According to TII, Falcon 180B is trained on 3.5 trillion tokens on 4096 GPUs simultaneously, using Amazon SageMaker for a total of ~7,000,000 GPU hours. To put it into perspective, Falcon 180B is 2.5 times bigger than Llama 2 and required four times more computational power for its training. It’s certainly intriguing how UAE’s TII manages to obtain such substantial computing power.

UAE has Oil Money 

The UAE, as an oil-rich nation, has ample financial resources at its disposal. According to a report hydrocarbons continue to play a critical role in the UAE economy, with 30% of the UAE’s GDP directly based on oil and gas industry and 13% of its exports. 

The UAE is allocating the money earned from oil to fund AI projects. Six years ago, they launched the National Strategy for AI 2031, aiming to make AI contribute significantly to their economy, targeting up to 13.6% of their GDP by 2030. 

In 2020, UAE government established ARTC (Advanced Technology Research Council) to promote scientific research and innovations in AI. A few months later, ARTC established TII which today is behind the creation of Falcon 180B. There is no doubt that UAE is bullish on investing in AI initiatives. In June, when OpenAI CEO Sam Altman visited Abu Dhabi, he praised the nation’s foresight in recognising the potential of AI, stating that the city “has been talking about AI since before it was cool”.

While the world has been struggling to procure NVIDIA GPUs, UAE secured access to thousands of NVIDIA chips, which it used to build the Falcon model in May. Moreover, the report added that UAE wants to control and own its own computational power and talent without depending on Chinese or Americans. There is no doubt that they have capital, energy resources and talent to do that.

§ Data extracts
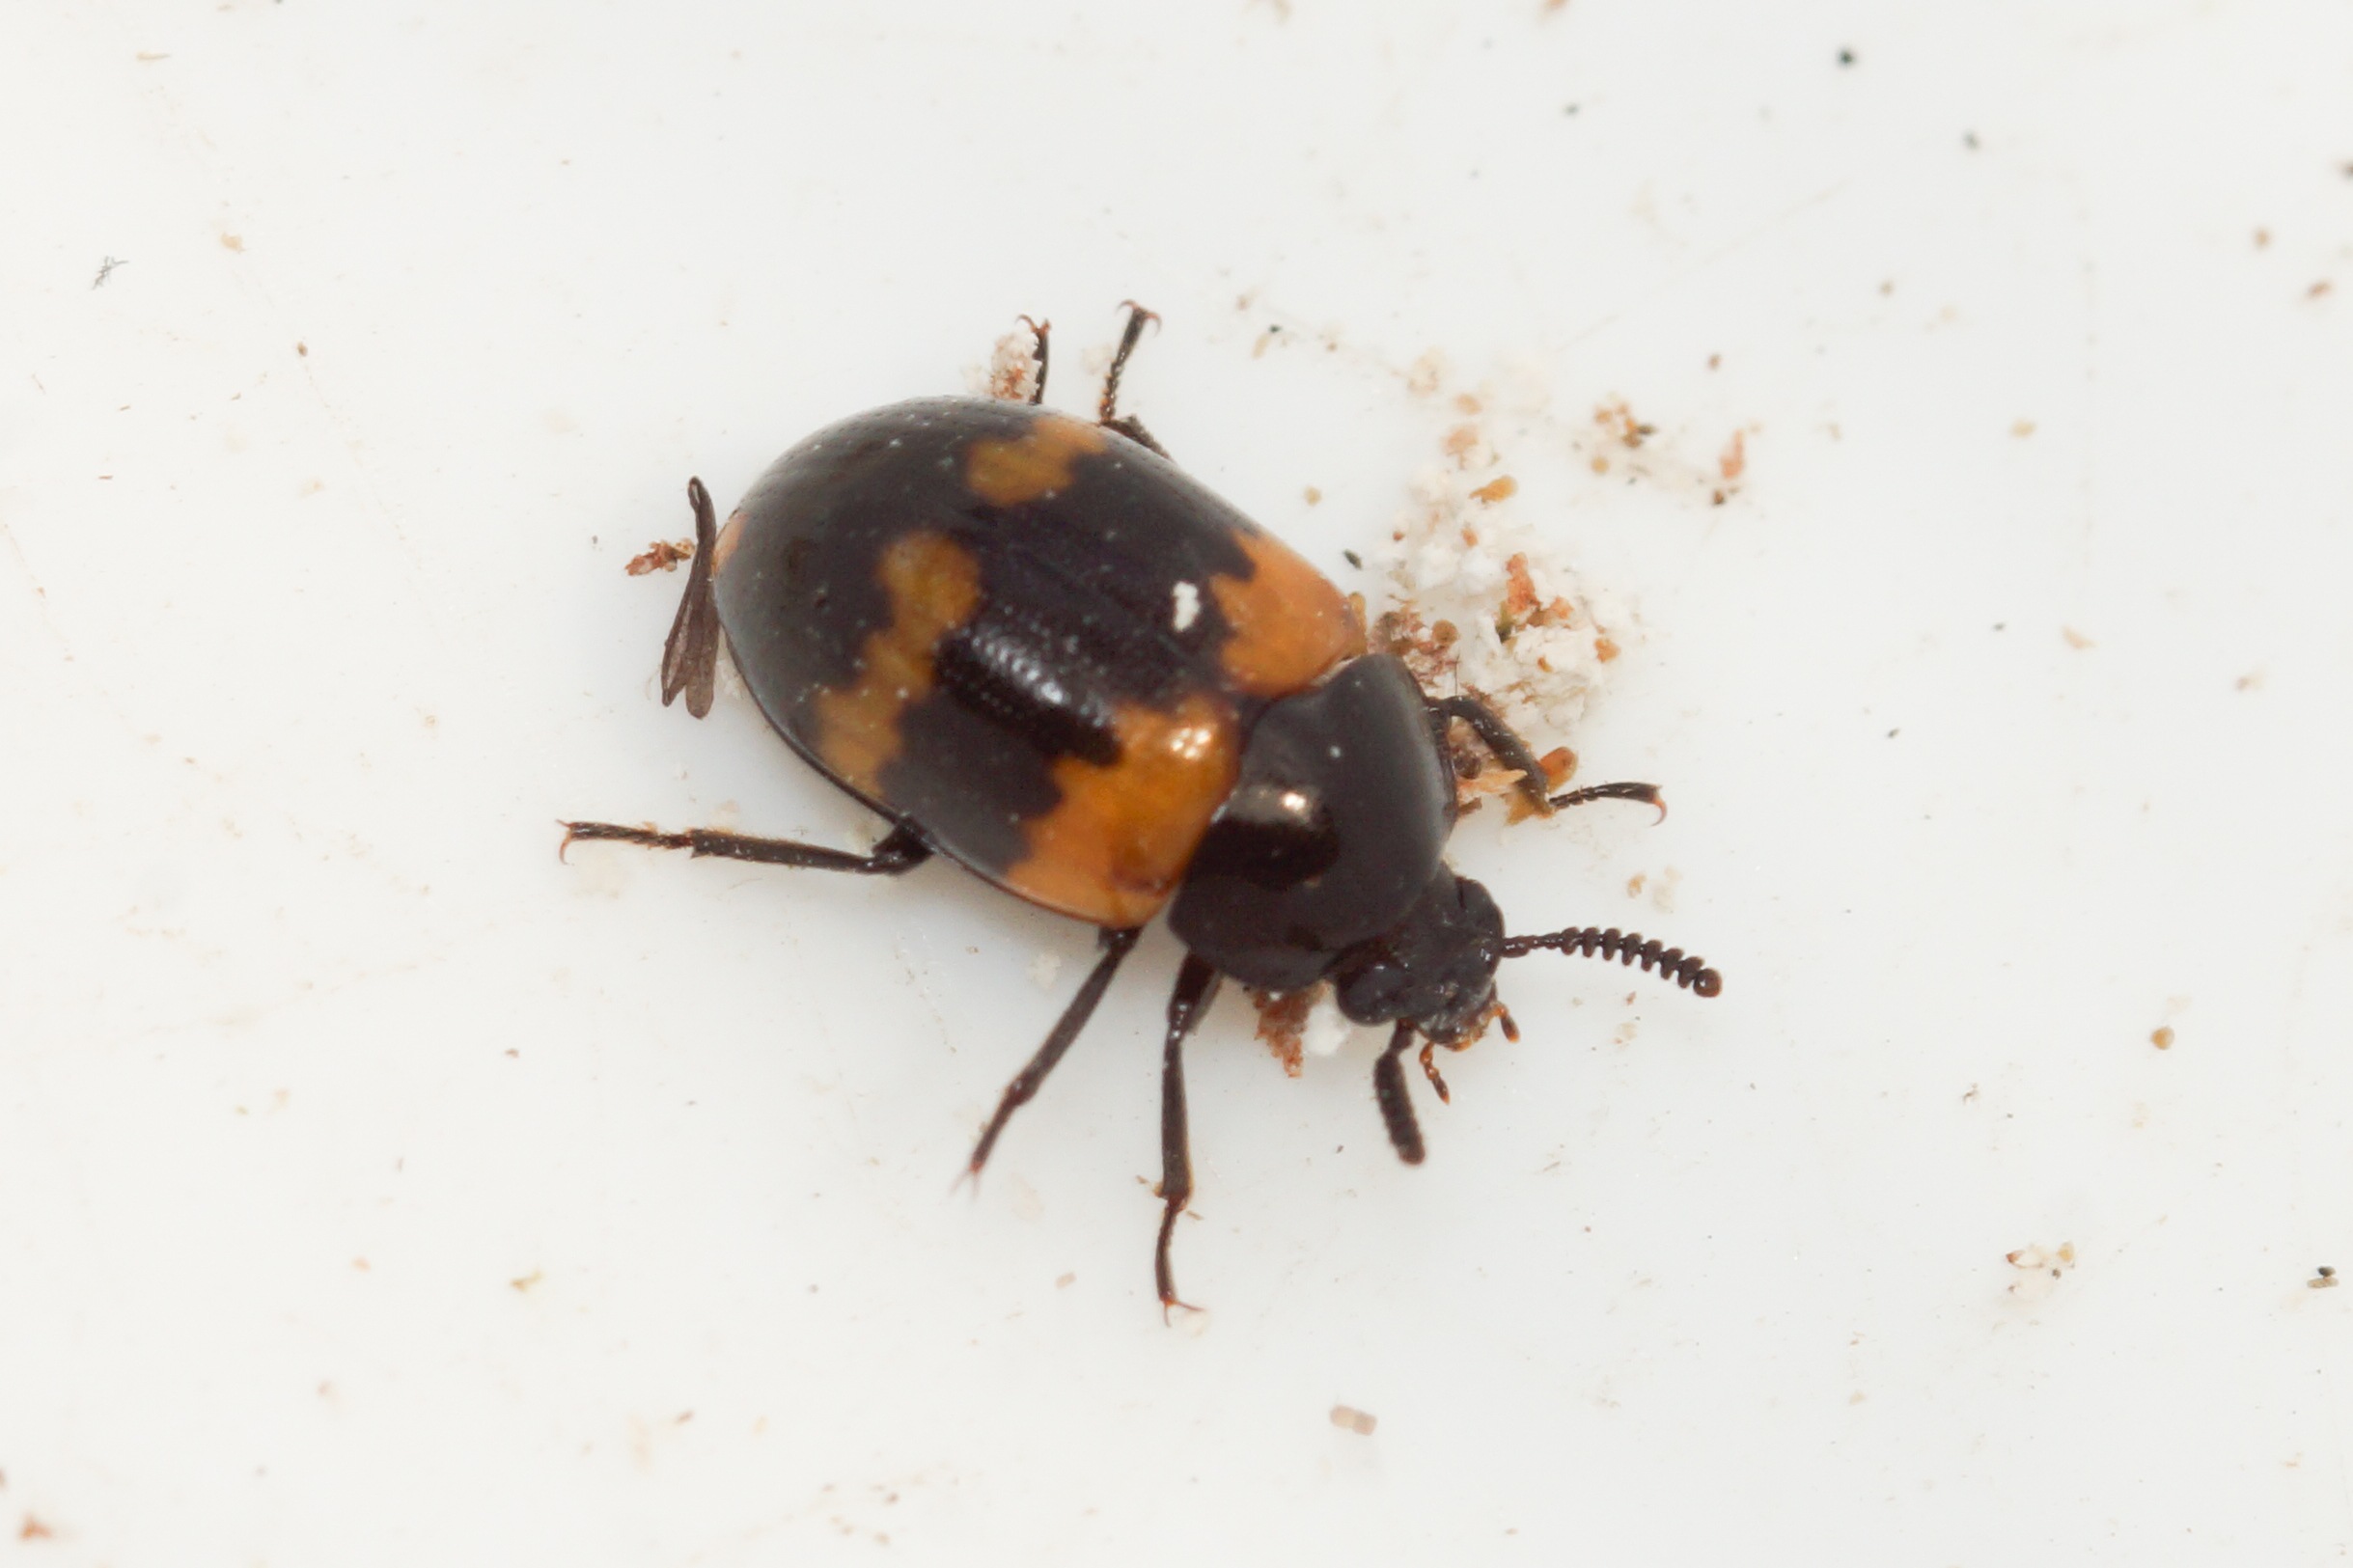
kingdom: Animalia
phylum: Arthropoda
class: Insecta
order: Coleoptera
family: Tenebrionidae
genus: Diaperis
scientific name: Diaperis boleti
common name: Tigerskyggebille
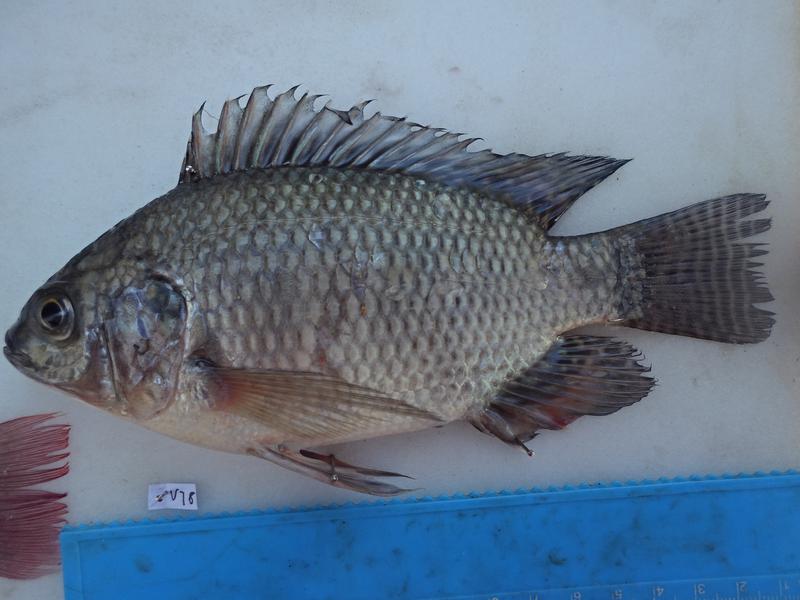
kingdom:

§ Instructions
(a) Answer these from the text on Falcon 180B:
(i) How many GPUs was the model trained on at the same time?
(ii) What share of the UAE's GDP is directly based on the oil and gas industry?
(iii) In what year did the UAE government set up ARTC?
(b) Carry on the text about Falcon 180B from its last sentence.
The entries have no connection to the text about Falcon 180B.

§ Results of the exercise
(a)
(i) 4096
(ii) 30%
(iii) 2020

(b)
Similarly, Saudi Arabia also purchased no less than 3,000 H100 chips. These processors are valued at $40,000 each. The acquisition was facilitated through the public research institution, King Abdullah University of Science and Technology (KAUST). A little number-crunching and it becomes apparent that Saudi invested a staggering $120 million to secure this impressive array of GPUs. 

This is the reason why when the US tried to ban the export of AI chips to the middle-east nations, AMD and NVIDIA both raised eyebrows. All the major economies of the world right now are engaged in the LLM race which has led to cold war with the US trying its best to forbid domestic AI chip manufacturers form supporting their competitors.

Not only this, UAE’s G42 recently launched Arabic language AI model Jais which contains 13 billion parameters. Jais was created with the help of supercomputers produced by the Silicon Valley-based Cerebras Systems for which it had signed a $100 million deal with G42. As NVIDIA’s chips were short in supply, UAE was smart enough to seek alternatives. 

Moreover, G42  in 2021 raised $800 million from US tech investment firm Silver Lake, which has backing from Mubadala, the UAE’s sovereign wealth fund.

What about OpenAI?

Coming to OpenAI, the company’s progress is largely dependent on the multi-billion dollar investment it received from Microsoft at the beginning of the year. However, with the recent developments it appears that it has exhausted the investment. Recently, Altman posted on X that the company is not coming up with GPT-5 or GPT- 4.5 in the near future and asked people to calm down.

According to The Information report, OpenAI losses roughly doubled to around $540 million last year as it developed ChatGPT and GPT-4. According to reports, training GPT-3 with 175 billion parameters cost them more than $4 million. Now, with GPT-4 rumoured to have about 1.76 trillion parameters, the cost of building the model comes up close to $46.3 billion, assuming a linear increase in cost per parameter. Again, this is a simplified estimate, and the actual cost may vary based on various aspects, including research and development costs, talent, hardware improvements, and more.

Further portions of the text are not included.